Threenme there are ways to be firm, assertive, explain clearly what is happening and why without causing a woman emotional turmoil - my midwife was horrible, she was not warm and caring and attentive like the previous midwife has been, at all. As equally as we have to acknowledge a birthing woman is not the pinnacle of knowledge even on her own situation, we have to stop pretending that every midwife at every birth is completely fantastic and can do no wrong.

My baby was apparently getting in distress (I say apparently because she actually was not in distress, a clip had fallen off her head so her hear rate monitor was giving inaccurate readings) and so a doctor came in to help deliver her. His loud clear voice telling me what to do amid all the chaos and my own tiredness was, you're right, exactly what I needed in that situation when I thought it was all going wrong and I just couldn't cope any more.

There is a complete difference to that and making someone feel uncomfortable and belittling me when I was already very distressed. She could have even said the exact same words in a different tone and it wouldn't have the profound effect on me that it did, and still does. The assumption that I was not trying my absolute best to labour and that I was not already putting my baby fucking first made me so so angry and still does - it's really not an emotion that is conducive to an effective labour"

She also rolled her eyes at me when I said I was pushing (she thought I wouldn't be ready for hours) and rolled her eyes at me when I said I was delivering the placenta because she didn't think i could have done it so quickly. Why should I be made to feel like that?

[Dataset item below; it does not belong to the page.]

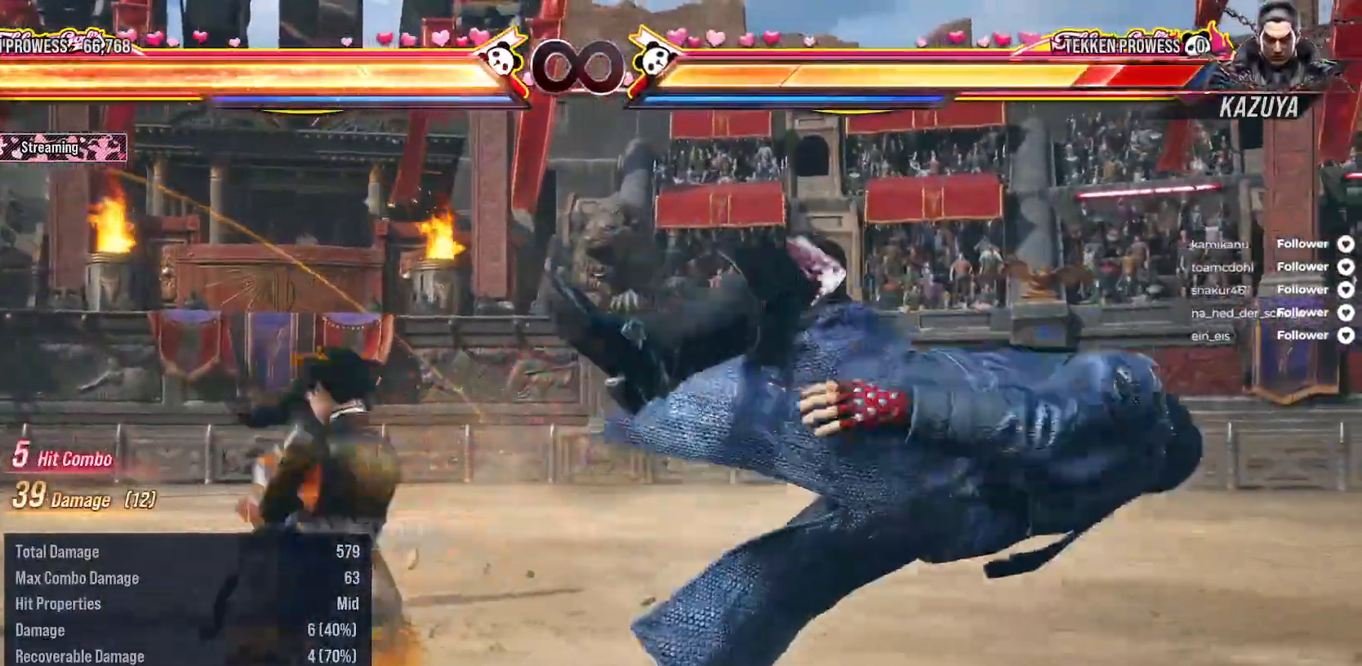
{"buttons": ["SELECT"], "right_stick": "center", "events": [[100, "Y", "up"], [500, "SELECT", "down"]]}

Threenme Fri 06-Oct-17 13:21:09

You shouldn't cherries. I had a midwife with dd that wouldn't let me push. Only chance and very lucky intervention of a doctor stopped me getting an epidural I didn't need to stop me pushing. I dread to think what could have happened. When I said some women are nightmares it was intended to be aimed at you so I apologise if it came across that way. I know mw aren't perfect some people are better than others in ever job.
My point I suppose is that I stand by the fact some women will be a nightmares, but equally some mw are. I think some mw should be recieving training on how to talk to people like yours seemingly. I still think the poster is ridiculous.

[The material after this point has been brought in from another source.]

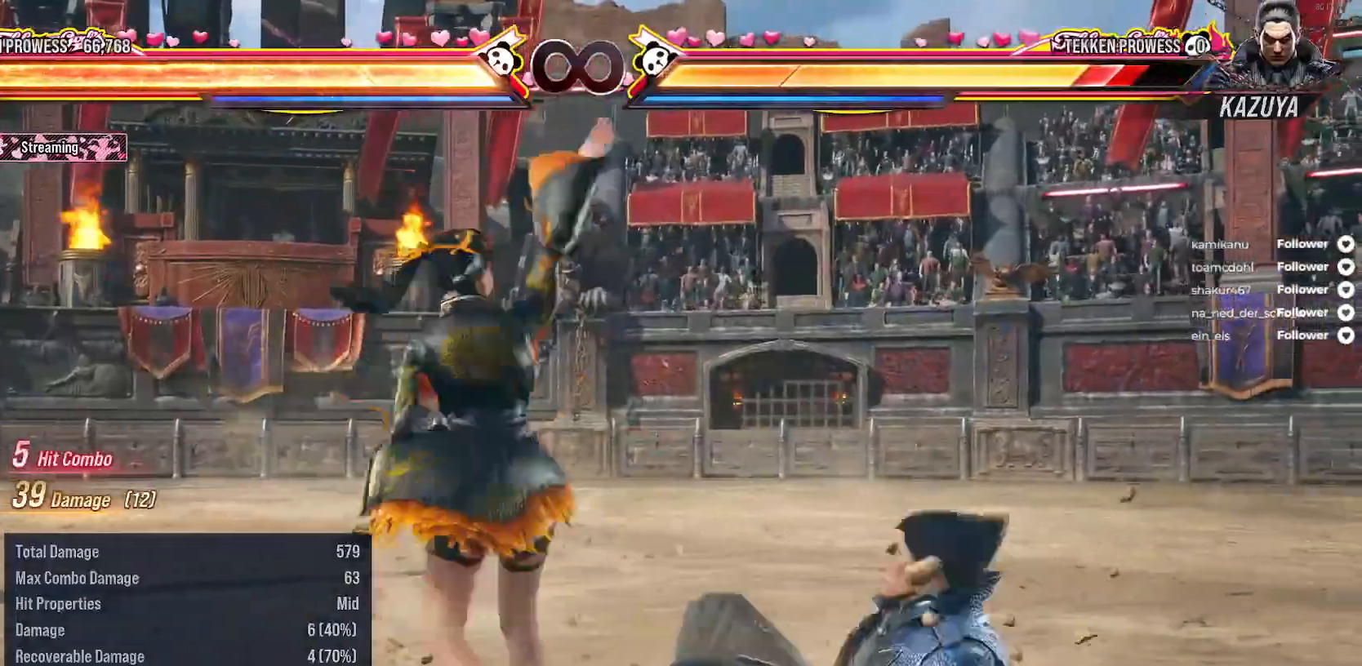
{"buttons": ["L2", "DPAD_LEFT"], "right_stick": "center", "events": [[67, "A", "down"], [200, "SELECT", "up"], [233, "A", "up"], [433, "DPAD_LEFT", "down"], [450, "L2", "down"]]}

KalaLaka Fri 06-Oct-17 13:37:59

For those who think it's 'precious,' it's not just the words. They represent a culture of not listening to women, not asking: telling, and lacking basic empathy for a person in pain and in a difficult situation.

One mw told me I was 'starving my babies' by insisting on breastfeeding my twins (almost constantly) and that it was really hard for them all to stand by and watch. She backtracked a couple of days later and said how well she thought I was doing, but I could ease off on the pumping. I couldn't win with that one. She wasn't the only mw or nurse to be so insensitive or mean. I got eye rolls when I asked for the pad to be changed post c-section, and they looked at the sheets and sighed that they'd have to change them... I couldn't move to do anything!